Ob er dies mit revolutionärer Gesinnung tun wird oder nicht, ist eine andere Frage. Dies ist der richtige Schwerpunkt für die Diskussion marxistischer Vorhersagen über die Rolle des Proletariats. Eine Wette auf die Politik bedeutet für den Marxismus, dass das Proletariat, trotz aller objektiven und subjektiven Beschränkungen, die es früher oder später bedingen, vor der letzten Alternative stehen wird, dem Weg der Revolution. Es kann eine lange Zeit des gewerkschaftlich-parlamentarischen Lernens erfordern, um die Erwartungen an die Möglichkeiten einer Reform des Kapitalismus auszuschöpfen und zu überwinden.

Es kann aber auch auf die jahrzehntelange Erfahrung in der Klassenzusammenarbeit verzichten oder diese abkürzen: weil die Lehren auf unterschiedliche Weise weitergegeben werden und umso intensiver, je stärker die internationale Dynamik des Klassenkampfes akzentuiert wird. Die Proletariate lernen aus den Klassenkampfprozessen der anderen in verschiedenen Ländern und müssten nicht unbedingt immer wieder dieselben Wege gehen. Selbst im selben Land ermöglichen die „Vorteile der Rückständigkeit“ Teilen der Arbeiterklasse, aus den Erfahrungen der Sektoren zu lernen, die sich auf bahnbrechende Weise an die Front stürzten.

Es gibt Momente in der Geschichte, in denen die Massen, verärgert über Jahrzehnte der Ausbeutung und Verfolgung, ihre Angst verlieren. Und dann tendieren sie zur „letzten Alternative“. Dort erscheint die Revolution in den Augen von Millionen nicht nur als notwendig, sondern auch als möglich. Wann und unter welchen Umständen ist eines der schwierigsten Themen.

Aber diese Momente kommen häufiger vor, als Sie denken. Und wenn das Proletariat seine angestammte Angst vor dem Aufstand verliert, sogar seine Angst vor dem Sterben, stürzt die gesamte Gesellschaft in einen Aufruhr und Schwindel, aus dem sie ohne große Umwälzungen und Veränderungen nicht herauskommen kann. Und wenn dieses Gefühl von Millionen geteilt wird, dann wird diese soziale Kraft zu einer schrecklichen materiellen Kraft, größer als Armeen, als Polizei, als Medien, Kirchen, größer als alles andere, fast unschlagbar. Diese Momente sind die revolutionären Krisen.
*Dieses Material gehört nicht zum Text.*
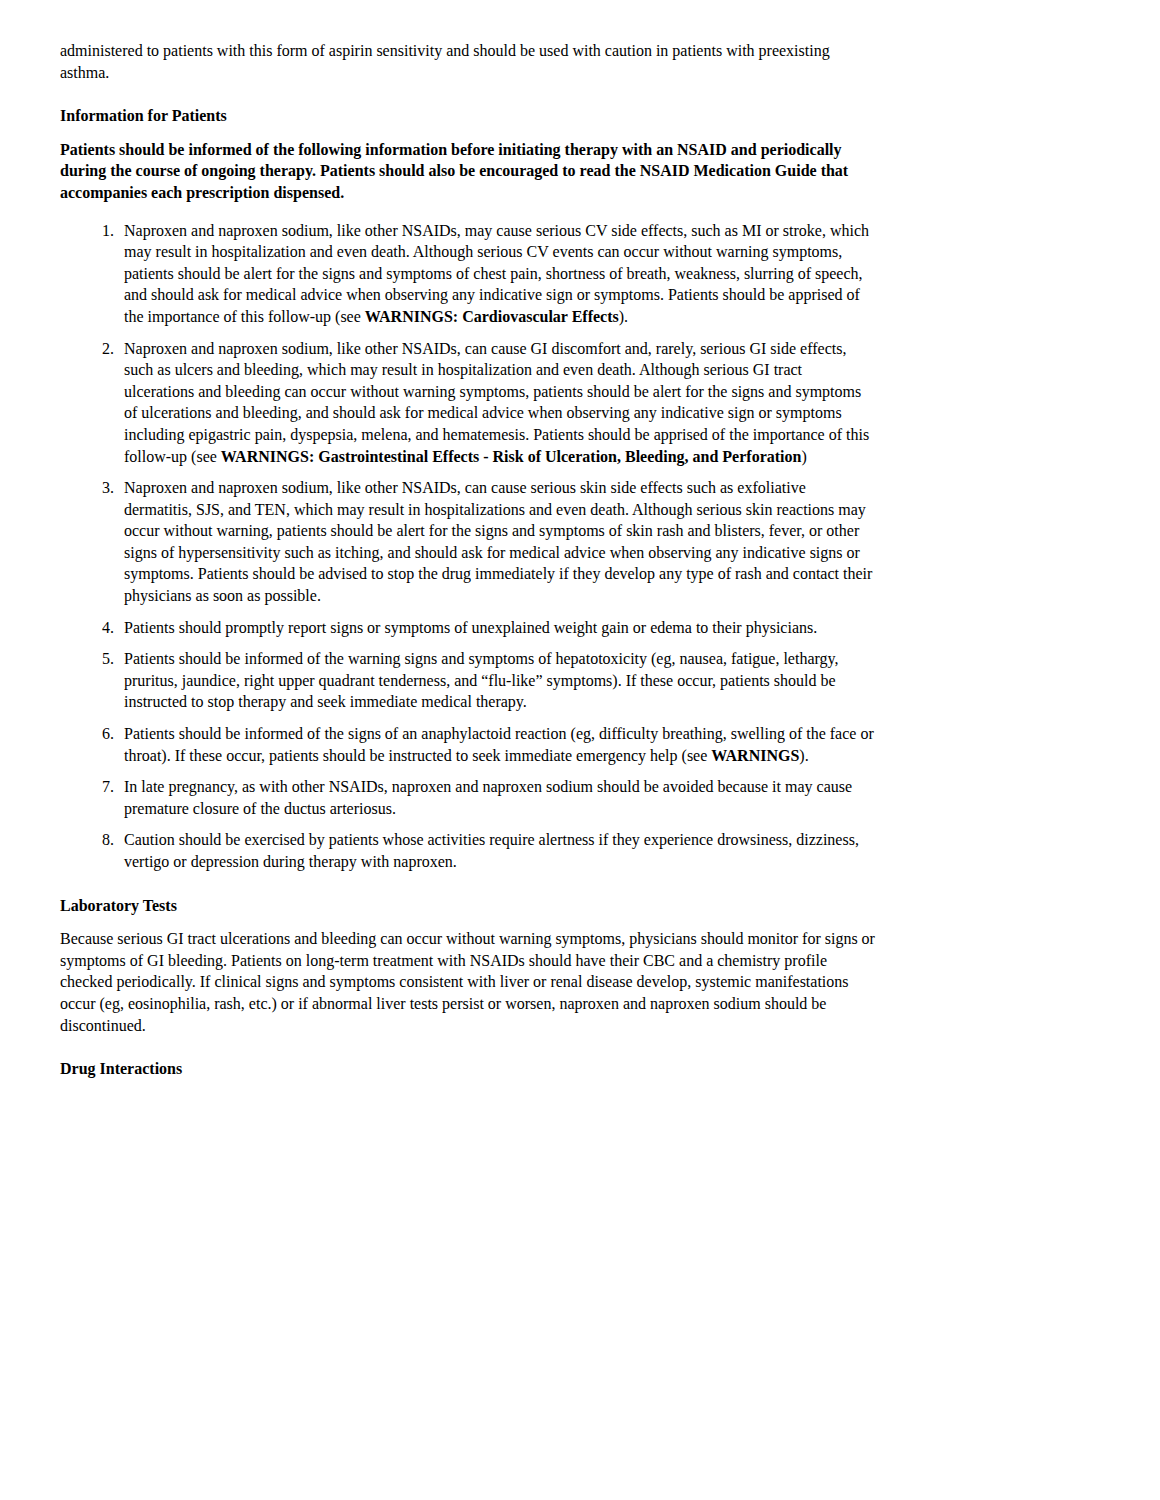administered to patients with this form of aspirin sensitivity and should be used with caution in patients with preexisting asthma.
Information for Patients
Patients should be informed of the following information before initiating therapy with an NSAID and periodically during the course of ongoing therapy. Patients should also be encouraged to read the NSAID Medication Guide that accompanies each prescription dispensed.
Naproxen and naproxen sodium, like other NSAIDs, may cause serious CV side effects, such as MI or stroke, which may result in hospitalization and even death. Although serious CV events can occur without warning symptoms, patients should be alert for the signs and symptoms of chest pain, shortness of breath, weakness, slurring of speech, and should ask for medical advice when observing any indicative sign or symptoms. Patients should be apprised of the importance of this follow-up (see WARNINGS: Cardiovascular Effects).
Naproxen and naproxen sodium, like other NSAIDs, can cause GI discomfort and, rarely, serious GI side effects, such as ulcers and bleeding, which may result in hospitalization and even death. Although serious GI tract ulcerations and bleeding can occur without warning symptoms, patients should be alert for the signs and symptoms of ulcerations and bleeding, and should ask for medical advice when observing any indicative sign or symptoms including epigastric pain, dyspepsia, melena, and hematemesis. Patients should be apprised of the importance of this follow-up (see WARNINGS: Gastrointestinal Effects - Risk of Ulceration, Bleeding, and Perforation)
Naproxen and naproxen sodium, like other NSAIDs, can cause serious skin side effects such as exfoliative dermatitis, SJS, and TEN, which may result in hospitalizations and even death. Although serious skin reactions may occur without warning, patients should be alert for the signs and symptoms of skin rash and blisters, fever, or other signs of hypersensitivity such as itching, and should ask for medical advice when observing any indicative signs or symptoms. Patients should be advised to stop the drug immediately if they develop any type of rash and contact their physicians as soon as possible.
Patients should promptly report signs or symptoms of unexplained weight gain or edema to their physicians.
Patients should be informed of the warning signs and symptoms of hepatotoxicity (eg, nausea, fatigue, lethargy, pruritus, jaundice, right upper quadrant tenderness, and “flu-like” symptoms). If these occur, patients should be instructed to stop therapy and seek immediate medical therapy.
Patients should be informed of the signs of an anaphylactoid reaction (eg, difficulty breathing, swelling of the face or throat). If these occur, patients should be instructed to seek immediate emergency help (see WARNINGS).
In late pregnancy, as with other NSAIDs, naproxen and naproxen sodium should be avoided because it may cause premature closure of the ductus arteriosus.
Caution should be exercised by patients whose activities require alertness if they experience drowsiness, dizziness, vertigo or depression during therapy with naproxen.
Laboratory Tests
Because serious GI tract ulcerations and bleeding can occur without warning symptoms, physicians should monitor for signs or symptoms of GI bleeding. Patients on long-term treatment with NSAIDs should have their CBC and a chemistry profile checked periodically. If clinical signs and symptoms consistent with liver or renal disease develop, systemic manifestations occur (eg, eosinophilia, rash, etc.) or if abnormal liver tests persist or worsen, naproxen and naproxen sodium should be discontinued.
Drug Interactions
Dass die meisten Revolutionen des XNUMX. Jahrhunderts besiegt wurden, beweist nicht, dass es in Zukunft keine neuen revolutionären Wellen geben wird. Dies ist die marxistische Wette auf die Fähigkeit der Arbeiterklasse, alle Unterdrückten im Kampf gegen den Kapitalismus zu inspirieren.

*Valerio Arcary ist pensionierter Professor am IFSP. Autor, unter anderem von Revolution trifft auf Geschichte (Schamane)

Hinweis:

[1] Jacob Gorender. Marxismus ohne Utopie, São Paulo, Ática, 1999, S. 37-38.